But the motive of Thomas Crooks, who attempted to assassinate Trump at a campaign rally in Butler, Pennsylvania, last July, was a riddle. He had done internet searches for Trump and Joe Biden, seeming to have chosen his target almost at random. He had no “definitive ideology,” the FBI concluded, but he did have an AR-15-style rifle. Does that count as political violence, or just American violence?

“Those sorts of incidents, where we can’t figure out why they did it, are becoming more common,” said Katherine Keneally, the director of threat analysis and prevention at the Institute for Strategic Dialogue, a nonprofit that works to combat extremism.

Of course, America’s legacy of political violence is littered with all manner of motives. John Wilkes Booth was part of an organized conspiracy that opposed President Abraham Lincoln’s views, but the killer of President James A. Garfield, less than 20 years later, became a landmark case for the insanity defense, said Adam Goodheart, the director of the Starr Center for the Study of the American Experience at Washington College.

The United States has long glamorized violence. It has a higher homicide rate than other developed Western nations, and mass shootings have become routine. Recently, threats against public officials have soared. The number investigated each year by the Capitol Police, who protect federal lawmakers, has more than doubled, rising to 9,474 last year from 3,939 in 2017. Threats against judges have spiked dramatically since Trump returned to office, according to data from the U.S. Marshals Service.

On the other hand, experts say the threat of violence by right-wing extremist groups, which have long been behind most domestic terror attacks, began to recede before Trump won the election, in part because their leaders were prosecuted after the Jan. 6, 2021, attack on the Capitol, and in part because of expectations that Trump would win.

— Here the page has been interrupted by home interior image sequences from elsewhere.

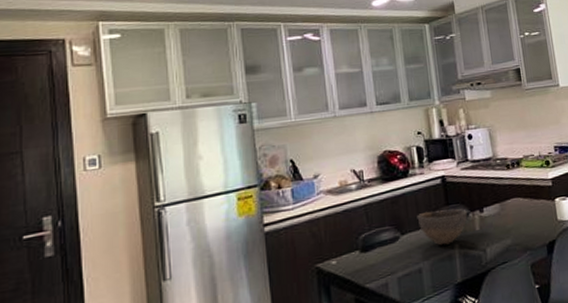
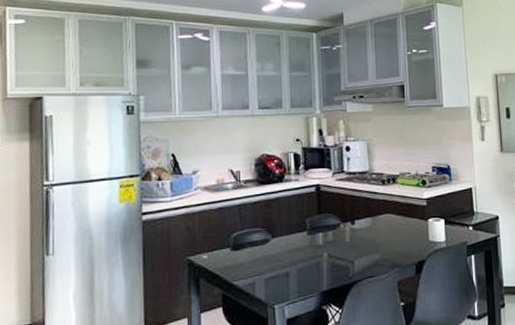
bowl: present [417,209,467,246] -> none [288,218,338,253]

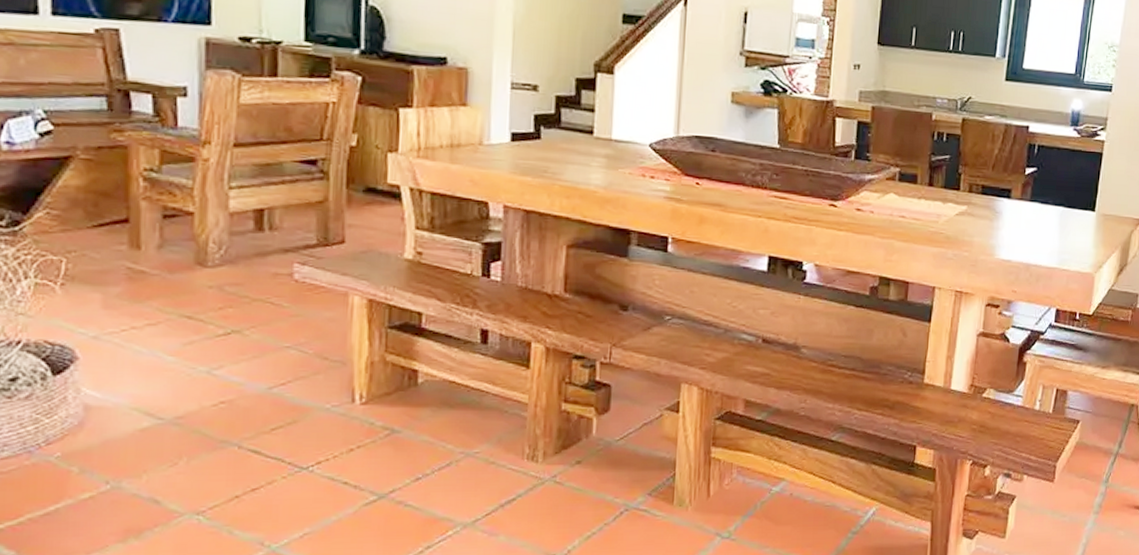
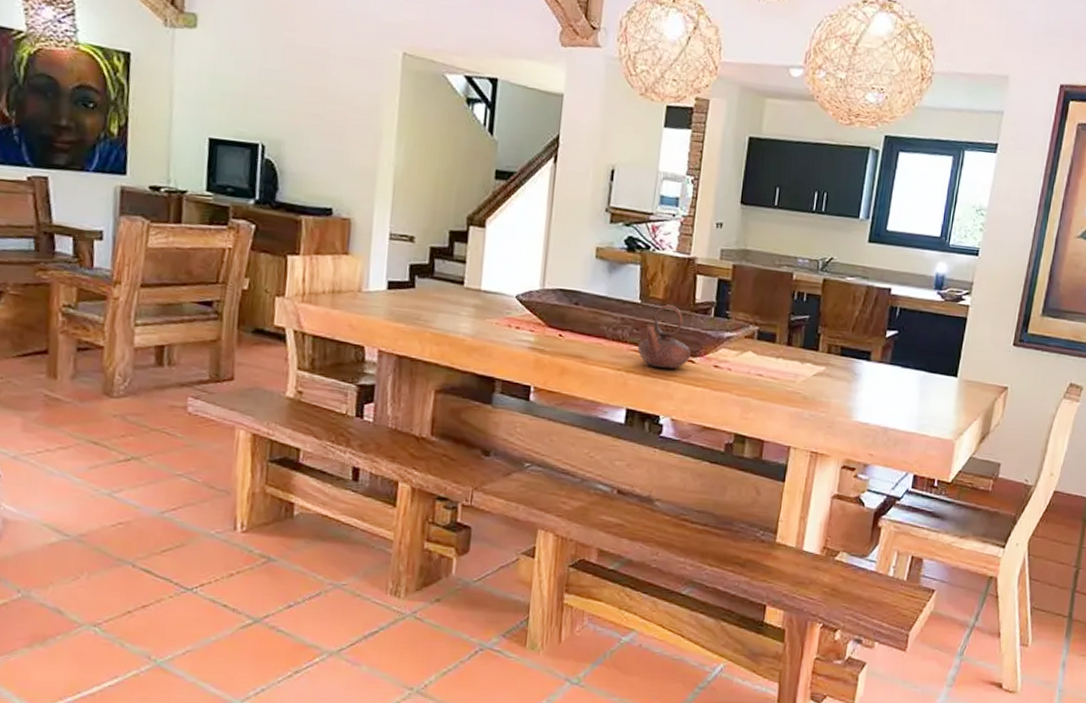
teapot: none [777,148,833,214] -> present [637,304,692,369]

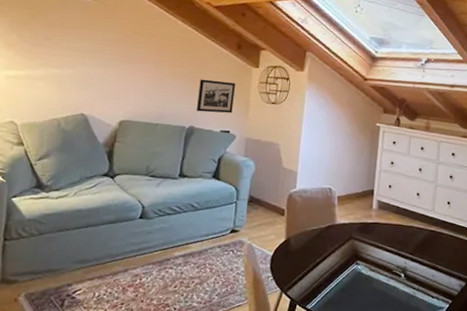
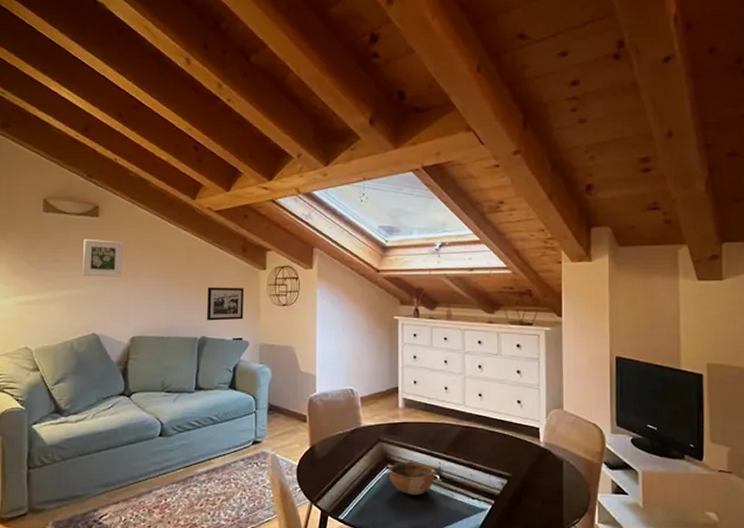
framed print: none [75,20,120,61] -> present [82,238,123,277]
bowl: none [354,259,400,291] -> present [386,462,435,495]

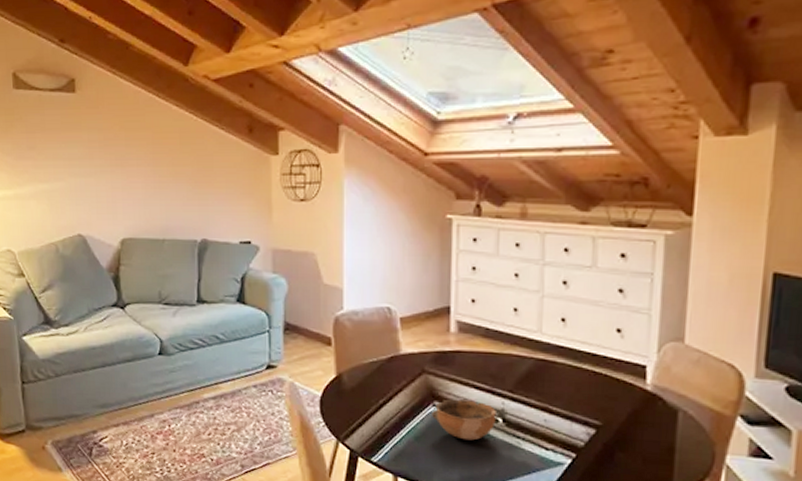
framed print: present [82,238,123,277] -> none [60,120,107,167]
picture frame: present [207,287,244,321] -> none [207,177,252,220]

“In some periods, you don’t need political violence,” said Dan Byman, the director of the Warfare, Irregular Threats and Terrorism Program at the Center for Strategic and International Studies. “The Klan, strangely enough, was weaker in Mississippi in the ’60s than it was in North Carolina. Which might seem odd, but the reason is if you were racist, the government of Mississippi was doing exactly what you wanted.”